# Exercise
Everything from the line containing "### **State Management**" to the final line of the records below should be given again exactly, and nothing else.

####################

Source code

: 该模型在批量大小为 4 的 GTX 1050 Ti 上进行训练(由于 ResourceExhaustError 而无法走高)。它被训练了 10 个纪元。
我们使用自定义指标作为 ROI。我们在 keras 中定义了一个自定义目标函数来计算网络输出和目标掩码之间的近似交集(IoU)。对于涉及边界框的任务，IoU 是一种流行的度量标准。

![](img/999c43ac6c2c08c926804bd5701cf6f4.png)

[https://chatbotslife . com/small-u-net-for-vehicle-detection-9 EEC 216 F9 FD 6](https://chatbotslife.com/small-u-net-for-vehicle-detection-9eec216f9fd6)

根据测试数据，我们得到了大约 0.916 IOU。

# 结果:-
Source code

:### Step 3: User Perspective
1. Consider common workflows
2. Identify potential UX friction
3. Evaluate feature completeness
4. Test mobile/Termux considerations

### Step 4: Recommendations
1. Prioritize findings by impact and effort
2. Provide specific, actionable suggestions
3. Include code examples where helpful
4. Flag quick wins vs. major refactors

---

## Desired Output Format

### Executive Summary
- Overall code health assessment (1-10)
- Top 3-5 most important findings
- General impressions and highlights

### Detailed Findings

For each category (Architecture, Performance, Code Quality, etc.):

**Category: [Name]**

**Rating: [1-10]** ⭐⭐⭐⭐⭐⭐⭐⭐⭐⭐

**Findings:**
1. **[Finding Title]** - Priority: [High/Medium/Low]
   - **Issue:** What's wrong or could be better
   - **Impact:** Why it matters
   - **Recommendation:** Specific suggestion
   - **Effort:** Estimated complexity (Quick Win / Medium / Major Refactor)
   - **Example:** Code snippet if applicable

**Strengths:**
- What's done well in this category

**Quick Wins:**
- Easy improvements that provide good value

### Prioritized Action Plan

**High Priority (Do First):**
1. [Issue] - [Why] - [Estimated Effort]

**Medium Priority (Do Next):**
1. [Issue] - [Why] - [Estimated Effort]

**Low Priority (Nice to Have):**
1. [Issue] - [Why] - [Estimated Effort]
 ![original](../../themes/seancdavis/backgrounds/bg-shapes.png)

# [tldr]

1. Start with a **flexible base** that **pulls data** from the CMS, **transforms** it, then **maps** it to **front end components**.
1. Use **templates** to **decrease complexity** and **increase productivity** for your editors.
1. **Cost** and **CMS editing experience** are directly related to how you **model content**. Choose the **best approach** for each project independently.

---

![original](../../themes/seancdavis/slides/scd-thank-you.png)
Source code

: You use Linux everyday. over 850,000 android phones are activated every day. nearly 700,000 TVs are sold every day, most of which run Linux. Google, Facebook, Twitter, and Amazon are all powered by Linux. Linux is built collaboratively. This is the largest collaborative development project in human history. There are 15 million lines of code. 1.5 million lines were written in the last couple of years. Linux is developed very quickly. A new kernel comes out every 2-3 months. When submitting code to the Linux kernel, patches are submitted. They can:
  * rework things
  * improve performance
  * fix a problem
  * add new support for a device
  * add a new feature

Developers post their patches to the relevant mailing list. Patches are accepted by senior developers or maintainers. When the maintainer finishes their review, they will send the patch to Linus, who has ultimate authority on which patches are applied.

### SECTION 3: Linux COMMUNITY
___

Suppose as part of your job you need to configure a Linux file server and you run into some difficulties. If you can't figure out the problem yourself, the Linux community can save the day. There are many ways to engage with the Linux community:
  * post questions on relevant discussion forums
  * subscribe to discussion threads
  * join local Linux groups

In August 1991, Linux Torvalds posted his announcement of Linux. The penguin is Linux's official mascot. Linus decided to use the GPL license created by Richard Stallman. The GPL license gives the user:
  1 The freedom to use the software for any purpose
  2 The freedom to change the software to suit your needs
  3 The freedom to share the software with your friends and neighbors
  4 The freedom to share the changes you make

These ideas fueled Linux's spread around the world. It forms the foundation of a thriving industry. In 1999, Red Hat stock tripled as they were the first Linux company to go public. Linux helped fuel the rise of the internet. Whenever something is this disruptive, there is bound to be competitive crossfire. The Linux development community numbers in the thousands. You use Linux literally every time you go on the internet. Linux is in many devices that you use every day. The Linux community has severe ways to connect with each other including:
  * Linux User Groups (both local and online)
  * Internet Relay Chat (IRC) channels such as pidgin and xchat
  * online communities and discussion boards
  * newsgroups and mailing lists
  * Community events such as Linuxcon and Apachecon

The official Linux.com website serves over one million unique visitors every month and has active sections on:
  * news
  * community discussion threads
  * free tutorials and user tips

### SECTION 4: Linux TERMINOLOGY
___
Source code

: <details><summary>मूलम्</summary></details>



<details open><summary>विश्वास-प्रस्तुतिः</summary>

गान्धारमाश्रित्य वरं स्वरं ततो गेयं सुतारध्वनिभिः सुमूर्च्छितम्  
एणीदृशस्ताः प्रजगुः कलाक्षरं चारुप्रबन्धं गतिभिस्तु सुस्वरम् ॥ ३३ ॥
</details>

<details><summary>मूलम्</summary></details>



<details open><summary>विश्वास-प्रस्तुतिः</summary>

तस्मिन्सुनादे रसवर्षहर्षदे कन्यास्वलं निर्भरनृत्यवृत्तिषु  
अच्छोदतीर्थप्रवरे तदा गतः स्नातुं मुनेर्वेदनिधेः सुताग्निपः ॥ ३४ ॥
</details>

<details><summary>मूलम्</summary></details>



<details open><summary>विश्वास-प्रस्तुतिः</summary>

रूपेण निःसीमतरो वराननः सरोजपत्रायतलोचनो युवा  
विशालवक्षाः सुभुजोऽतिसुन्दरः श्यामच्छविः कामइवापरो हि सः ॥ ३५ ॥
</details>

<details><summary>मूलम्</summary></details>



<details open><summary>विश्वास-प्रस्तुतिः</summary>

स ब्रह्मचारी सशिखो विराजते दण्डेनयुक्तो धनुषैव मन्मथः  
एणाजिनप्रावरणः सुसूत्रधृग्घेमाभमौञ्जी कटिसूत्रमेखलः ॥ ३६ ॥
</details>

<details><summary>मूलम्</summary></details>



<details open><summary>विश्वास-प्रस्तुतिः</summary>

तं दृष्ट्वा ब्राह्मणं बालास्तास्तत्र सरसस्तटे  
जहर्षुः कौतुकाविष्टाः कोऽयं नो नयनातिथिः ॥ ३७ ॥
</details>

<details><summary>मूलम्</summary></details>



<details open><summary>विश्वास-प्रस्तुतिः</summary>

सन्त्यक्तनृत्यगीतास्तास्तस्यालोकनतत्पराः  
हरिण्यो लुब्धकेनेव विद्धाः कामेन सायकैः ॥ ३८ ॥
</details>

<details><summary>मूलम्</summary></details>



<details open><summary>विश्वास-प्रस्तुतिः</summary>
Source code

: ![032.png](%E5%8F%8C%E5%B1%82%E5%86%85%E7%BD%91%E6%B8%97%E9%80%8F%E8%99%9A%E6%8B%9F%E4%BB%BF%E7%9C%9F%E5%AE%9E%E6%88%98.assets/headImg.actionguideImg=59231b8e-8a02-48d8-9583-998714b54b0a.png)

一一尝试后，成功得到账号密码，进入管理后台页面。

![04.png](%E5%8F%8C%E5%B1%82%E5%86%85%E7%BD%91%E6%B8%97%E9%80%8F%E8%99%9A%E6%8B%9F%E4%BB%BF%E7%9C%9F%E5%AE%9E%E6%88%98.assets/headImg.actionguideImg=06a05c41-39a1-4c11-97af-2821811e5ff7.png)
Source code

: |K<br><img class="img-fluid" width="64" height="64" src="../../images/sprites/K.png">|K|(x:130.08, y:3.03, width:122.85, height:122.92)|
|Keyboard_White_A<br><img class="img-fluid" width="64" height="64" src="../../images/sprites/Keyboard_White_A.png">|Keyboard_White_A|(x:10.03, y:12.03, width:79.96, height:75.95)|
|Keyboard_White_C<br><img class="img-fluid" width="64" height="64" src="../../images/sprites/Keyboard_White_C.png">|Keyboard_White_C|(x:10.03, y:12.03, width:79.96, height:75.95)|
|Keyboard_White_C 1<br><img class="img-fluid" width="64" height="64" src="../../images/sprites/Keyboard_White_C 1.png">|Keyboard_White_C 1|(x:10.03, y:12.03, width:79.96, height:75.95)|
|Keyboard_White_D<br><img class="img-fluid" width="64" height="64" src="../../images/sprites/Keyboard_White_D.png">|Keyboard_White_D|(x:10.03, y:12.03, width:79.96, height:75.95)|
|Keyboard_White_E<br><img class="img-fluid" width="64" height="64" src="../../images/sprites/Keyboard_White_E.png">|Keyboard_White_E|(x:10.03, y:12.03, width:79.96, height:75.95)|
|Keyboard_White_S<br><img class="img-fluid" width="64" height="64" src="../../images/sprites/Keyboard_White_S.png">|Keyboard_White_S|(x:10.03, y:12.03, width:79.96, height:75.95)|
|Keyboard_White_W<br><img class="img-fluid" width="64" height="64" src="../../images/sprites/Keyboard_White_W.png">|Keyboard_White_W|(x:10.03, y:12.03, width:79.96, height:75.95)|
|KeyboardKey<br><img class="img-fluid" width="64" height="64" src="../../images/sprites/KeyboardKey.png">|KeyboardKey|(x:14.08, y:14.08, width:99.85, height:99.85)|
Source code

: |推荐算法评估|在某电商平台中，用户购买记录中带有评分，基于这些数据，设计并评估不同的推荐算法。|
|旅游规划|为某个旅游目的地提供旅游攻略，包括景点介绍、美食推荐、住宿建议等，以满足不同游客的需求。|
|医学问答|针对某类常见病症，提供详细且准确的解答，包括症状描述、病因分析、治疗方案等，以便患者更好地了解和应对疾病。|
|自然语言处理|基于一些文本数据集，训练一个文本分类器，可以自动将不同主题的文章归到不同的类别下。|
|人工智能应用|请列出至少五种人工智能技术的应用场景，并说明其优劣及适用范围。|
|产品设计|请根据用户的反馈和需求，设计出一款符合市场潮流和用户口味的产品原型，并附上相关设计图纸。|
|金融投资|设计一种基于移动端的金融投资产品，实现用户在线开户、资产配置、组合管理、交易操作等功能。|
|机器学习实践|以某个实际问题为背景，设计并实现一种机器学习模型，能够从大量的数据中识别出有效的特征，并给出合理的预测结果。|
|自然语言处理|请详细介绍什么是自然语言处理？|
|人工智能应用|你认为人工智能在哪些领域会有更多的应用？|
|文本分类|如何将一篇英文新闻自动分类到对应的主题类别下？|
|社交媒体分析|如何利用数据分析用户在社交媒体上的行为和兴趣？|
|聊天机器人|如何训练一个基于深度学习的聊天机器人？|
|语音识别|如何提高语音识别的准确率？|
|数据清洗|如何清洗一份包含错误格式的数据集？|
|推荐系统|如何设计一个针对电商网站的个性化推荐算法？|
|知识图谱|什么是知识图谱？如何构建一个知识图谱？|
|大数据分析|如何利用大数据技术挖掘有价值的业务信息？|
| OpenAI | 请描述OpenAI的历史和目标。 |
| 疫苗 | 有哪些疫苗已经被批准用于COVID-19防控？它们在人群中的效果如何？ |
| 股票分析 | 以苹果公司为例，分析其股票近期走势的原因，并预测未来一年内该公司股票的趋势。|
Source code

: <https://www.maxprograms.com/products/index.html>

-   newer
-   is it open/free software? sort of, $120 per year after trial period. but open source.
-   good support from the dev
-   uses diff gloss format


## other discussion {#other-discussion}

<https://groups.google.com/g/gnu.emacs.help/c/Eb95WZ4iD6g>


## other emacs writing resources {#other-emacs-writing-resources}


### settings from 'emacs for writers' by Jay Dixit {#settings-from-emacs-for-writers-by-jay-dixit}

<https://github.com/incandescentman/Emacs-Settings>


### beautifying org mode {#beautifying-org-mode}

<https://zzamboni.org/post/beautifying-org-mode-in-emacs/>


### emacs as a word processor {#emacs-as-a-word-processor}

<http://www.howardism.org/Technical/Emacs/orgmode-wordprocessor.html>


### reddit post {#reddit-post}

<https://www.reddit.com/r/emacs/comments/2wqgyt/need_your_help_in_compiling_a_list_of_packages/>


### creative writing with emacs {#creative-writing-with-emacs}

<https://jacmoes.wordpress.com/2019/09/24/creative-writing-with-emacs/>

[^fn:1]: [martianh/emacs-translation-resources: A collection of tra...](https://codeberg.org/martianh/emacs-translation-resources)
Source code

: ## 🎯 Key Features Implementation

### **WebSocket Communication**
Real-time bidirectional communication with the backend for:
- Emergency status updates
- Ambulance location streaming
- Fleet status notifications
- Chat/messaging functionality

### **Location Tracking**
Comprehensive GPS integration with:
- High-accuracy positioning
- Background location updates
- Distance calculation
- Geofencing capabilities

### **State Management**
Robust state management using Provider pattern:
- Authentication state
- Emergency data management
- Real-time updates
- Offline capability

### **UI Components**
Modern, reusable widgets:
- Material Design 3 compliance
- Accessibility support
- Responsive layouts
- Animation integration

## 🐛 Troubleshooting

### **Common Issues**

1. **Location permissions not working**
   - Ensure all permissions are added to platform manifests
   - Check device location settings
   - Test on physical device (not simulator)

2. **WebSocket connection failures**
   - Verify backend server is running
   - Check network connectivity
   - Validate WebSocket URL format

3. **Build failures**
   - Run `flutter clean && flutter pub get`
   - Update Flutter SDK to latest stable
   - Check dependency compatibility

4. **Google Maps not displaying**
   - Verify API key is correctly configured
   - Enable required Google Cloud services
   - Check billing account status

####################

# Result of the exercise
### **State Management**
Robust state management using Provider pattern:
- Authentication state
- Emergency data management
- Real-time updates
- Offline capability

### **UI Components**
Modern, reusable widgets:
- Material Design 3 compliance
- Accessibility support
- Responsive layouts
- Animation integration

## 🐛 Troubleshooting

### **Common Issues**

1. **Location permissions not working**
   - Ensure all permissions are added to platform manifests
   - Check device location settings
   - Test on physical device (not simulator)

2. **WebSocket connection failures**
   - Verify backend server is running
   - Check network connectivity
   - Validate WebSocket URL format

3. **Build failures**
   - Run `flutter clean && flutter pub get`
   - Update Flutter SDK to latest stable
   - Check dependency compatibility

4. **Google Maps not displaying**
   - Verify API key is correctly configured
   - Enable required Google Cloud services
   - Check billing account status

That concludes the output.